**DOCUMENT**

** start **

On 14/12/2024 02:06, Heikki Linnakangas wrote:
Ok, I missed that. It does not handle the 2nd scenario though: If a new catalog tuple is concurrently inserted that should be part of the list, it is missed.

I was able to reproduce that, by pausing a process with gdb while it's building the list in SearchCatCacheList():

1. Create a function called foofunc(integer). It must be large so that its pg_proc tuple is toasted.

2. In one backend, run "SELECT foofunc(1)". It calls FuncnameGetCandidates() which calls "SearchSysCacheList1(PROCNAMEARGSNSP, CStringGetDatum(funcname));". Put a break point in SearchCatCacheList() just after the systable_beginscan().

3. In another backend, create function foofunc() with no args.

4. continue execution from the breakpoint.

5. Run "SELECT foofunc()" in the first session. It fails to find the function. The error persists, it will fail to find that function if you try again, until the syscache is invalidated again for some reason.

Attached is an injection point test case to reproduce that. If you change the test so that the function's body is shorter, so that it's not toasted, the test passes.

I'm thinking of the attached to fix this. It changes the strategy for detecting concurrent cache invalidations. Instead of the "recheck" mechanism that was introduced in commit ad98fb1422, keep a stack of "build in-progress" entries, and CatCacheInvalidate() invalidate those "in-progress" entries in addition to the actual CatCTup and CatCList entries.

My first attempt was to insert the CatCTup or CatCList entry to the catcache before starting to build it, marked with a flag to indicate that the entry isn't fully built yet. But when I started to write that it got pretty invasive, and it felt easier to add another structure to hold the in-progress entries instead.

** end **

**DIRECTIONS**
According to the message, which mechanism introduced in commit ad98fb1422 would the proposed fix replace? The lines after this message have no connection to it.

**DATA PROVIDED**
** start **

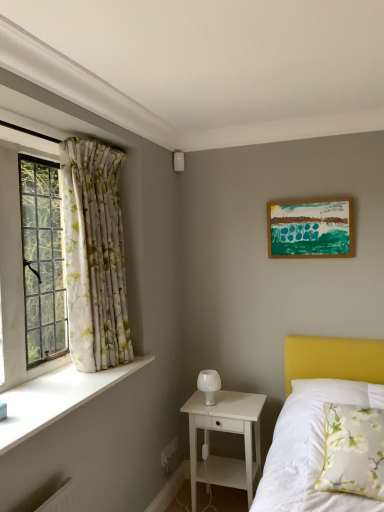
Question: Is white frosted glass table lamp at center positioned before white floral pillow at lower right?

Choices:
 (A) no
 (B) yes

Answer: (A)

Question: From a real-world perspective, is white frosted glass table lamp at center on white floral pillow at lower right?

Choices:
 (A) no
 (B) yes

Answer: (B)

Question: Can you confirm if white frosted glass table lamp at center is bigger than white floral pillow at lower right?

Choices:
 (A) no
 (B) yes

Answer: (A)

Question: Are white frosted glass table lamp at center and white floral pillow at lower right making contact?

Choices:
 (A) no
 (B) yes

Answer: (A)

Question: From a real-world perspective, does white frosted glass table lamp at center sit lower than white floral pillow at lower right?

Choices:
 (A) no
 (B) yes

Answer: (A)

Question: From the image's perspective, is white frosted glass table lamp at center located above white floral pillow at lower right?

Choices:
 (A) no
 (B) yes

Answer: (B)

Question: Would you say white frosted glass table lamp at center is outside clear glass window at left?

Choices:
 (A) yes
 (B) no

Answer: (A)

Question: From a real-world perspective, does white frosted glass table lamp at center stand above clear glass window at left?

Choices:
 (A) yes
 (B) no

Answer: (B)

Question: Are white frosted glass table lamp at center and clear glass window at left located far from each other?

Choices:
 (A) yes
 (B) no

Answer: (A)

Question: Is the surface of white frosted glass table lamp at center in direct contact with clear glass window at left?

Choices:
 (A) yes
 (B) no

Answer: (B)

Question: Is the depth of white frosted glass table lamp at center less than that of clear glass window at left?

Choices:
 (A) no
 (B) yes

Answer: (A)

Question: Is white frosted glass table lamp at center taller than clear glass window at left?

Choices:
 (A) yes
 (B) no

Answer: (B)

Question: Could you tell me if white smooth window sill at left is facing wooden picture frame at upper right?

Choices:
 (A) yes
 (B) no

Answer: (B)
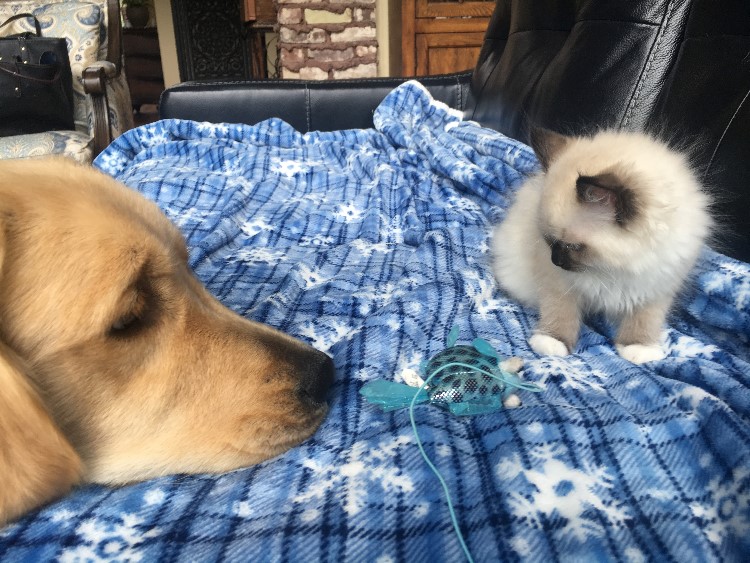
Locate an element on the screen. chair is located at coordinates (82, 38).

** end **
** start **

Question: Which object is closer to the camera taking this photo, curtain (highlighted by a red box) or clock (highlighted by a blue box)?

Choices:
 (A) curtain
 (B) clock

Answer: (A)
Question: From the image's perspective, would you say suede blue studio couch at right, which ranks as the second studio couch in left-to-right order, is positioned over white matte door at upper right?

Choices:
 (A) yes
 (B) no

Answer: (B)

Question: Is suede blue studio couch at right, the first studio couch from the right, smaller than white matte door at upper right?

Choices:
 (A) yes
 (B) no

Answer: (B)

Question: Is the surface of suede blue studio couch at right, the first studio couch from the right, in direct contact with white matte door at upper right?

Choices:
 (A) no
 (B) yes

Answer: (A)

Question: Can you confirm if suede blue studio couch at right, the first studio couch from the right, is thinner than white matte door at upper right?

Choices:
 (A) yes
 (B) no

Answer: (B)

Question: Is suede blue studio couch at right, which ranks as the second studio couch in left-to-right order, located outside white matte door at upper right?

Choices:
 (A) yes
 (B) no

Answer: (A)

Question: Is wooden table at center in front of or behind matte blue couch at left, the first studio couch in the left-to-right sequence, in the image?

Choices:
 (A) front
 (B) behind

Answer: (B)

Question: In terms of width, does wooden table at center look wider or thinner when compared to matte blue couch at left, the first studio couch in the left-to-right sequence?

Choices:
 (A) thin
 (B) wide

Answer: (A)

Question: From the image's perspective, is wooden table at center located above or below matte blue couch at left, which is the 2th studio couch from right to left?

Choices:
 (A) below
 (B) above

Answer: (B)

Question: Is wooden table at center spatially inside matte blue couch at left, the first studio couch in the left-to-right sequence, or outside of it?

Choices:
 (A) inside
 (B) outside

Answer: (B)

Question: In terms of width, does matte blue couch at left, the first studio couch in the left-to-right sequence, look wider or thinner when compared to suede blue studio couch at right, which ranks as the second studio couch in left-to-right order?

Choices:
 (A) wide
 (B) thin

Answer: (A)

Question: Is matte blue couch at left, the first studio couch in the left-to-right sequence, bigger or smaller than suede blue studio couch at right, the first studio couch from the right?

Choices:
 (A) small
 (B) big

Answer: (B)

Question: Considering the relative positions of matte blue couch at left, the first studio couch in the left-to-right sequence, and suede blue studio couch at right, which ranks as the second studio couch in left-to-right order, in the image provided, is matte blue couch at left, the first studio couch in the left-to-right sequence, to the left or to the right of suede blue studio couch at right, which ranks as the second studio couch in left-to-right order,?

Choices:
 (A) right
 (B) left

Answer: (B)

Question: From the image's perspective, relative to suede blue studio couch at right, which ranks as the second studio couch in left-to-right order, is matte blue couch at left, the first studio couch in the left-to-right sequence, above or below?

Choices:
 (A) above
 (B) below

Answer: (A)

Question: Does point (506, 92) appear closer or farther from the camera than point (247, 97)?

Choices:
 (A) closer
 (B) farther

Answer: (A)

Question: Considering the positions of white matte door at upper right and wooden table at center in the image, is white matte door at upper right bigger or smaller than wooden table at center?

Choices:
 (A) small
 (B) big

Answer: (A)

** end **
** start **

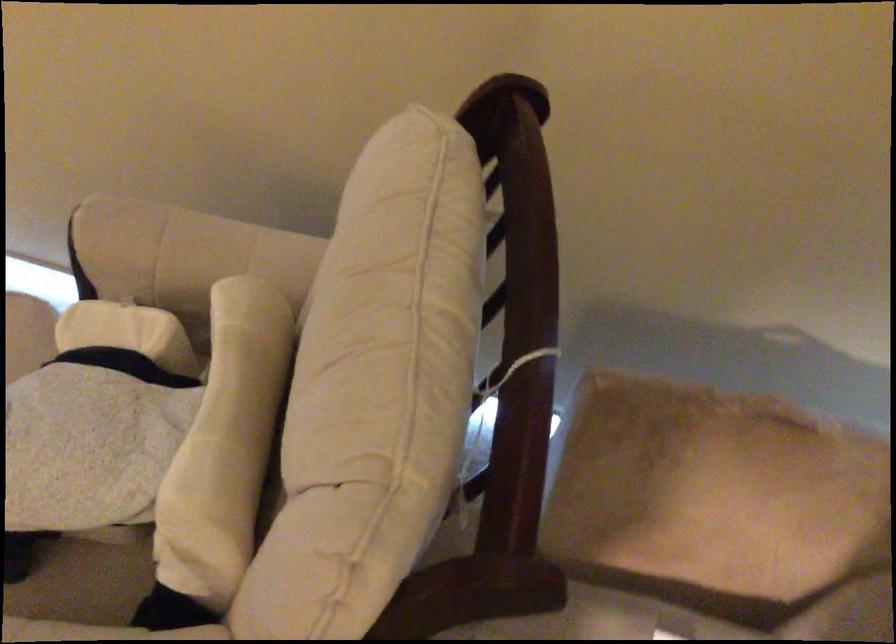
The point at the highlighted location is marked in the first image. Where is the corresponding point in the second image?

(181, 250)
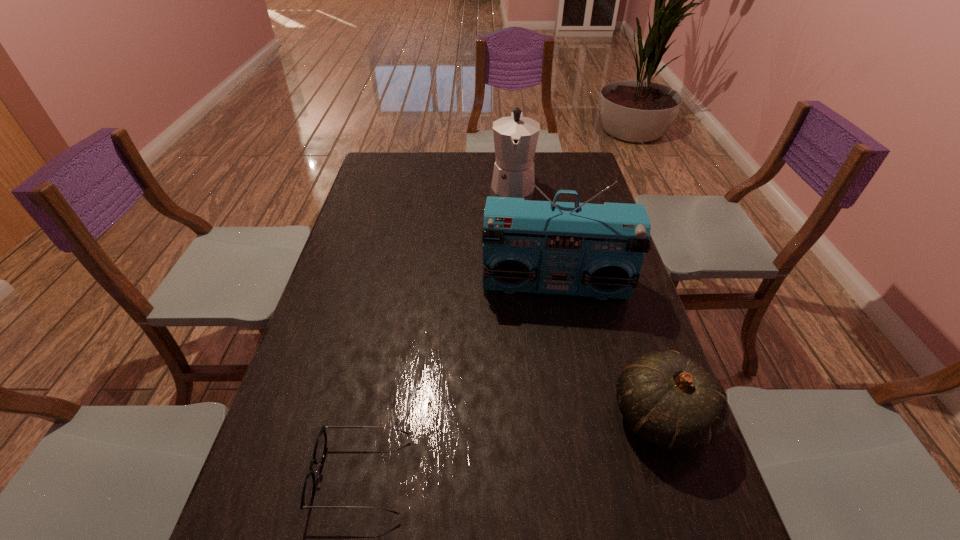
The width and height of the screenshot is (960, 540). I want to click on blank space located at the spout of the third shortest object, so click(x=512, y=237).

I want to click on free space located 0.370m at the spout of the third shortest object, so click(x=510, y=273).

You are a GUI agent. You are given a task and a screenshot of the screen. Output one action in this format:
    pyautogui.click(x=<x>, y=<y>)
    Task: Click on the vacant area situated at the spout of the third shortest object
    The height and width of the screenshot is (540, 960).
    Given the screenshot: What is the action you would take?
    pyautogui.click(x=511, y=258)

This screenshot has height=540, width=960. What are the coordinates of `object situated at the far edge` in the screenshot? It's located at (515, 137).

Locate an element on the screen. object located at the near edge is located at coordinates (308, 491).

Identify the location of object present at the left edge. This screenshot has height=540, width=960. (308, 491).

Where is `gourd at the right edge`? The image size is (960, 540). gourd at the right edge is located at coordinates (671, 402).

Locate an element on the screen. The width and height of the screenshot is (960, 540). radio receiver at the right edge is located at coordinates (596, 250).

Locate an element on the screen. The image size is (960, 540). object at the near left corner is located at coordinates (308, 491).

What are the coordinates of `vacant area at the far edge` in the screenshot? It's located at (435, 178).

** end **

**COMPLETED EXERCISE**
The "recheck" mechanism for detecting concurrent cache invalidations.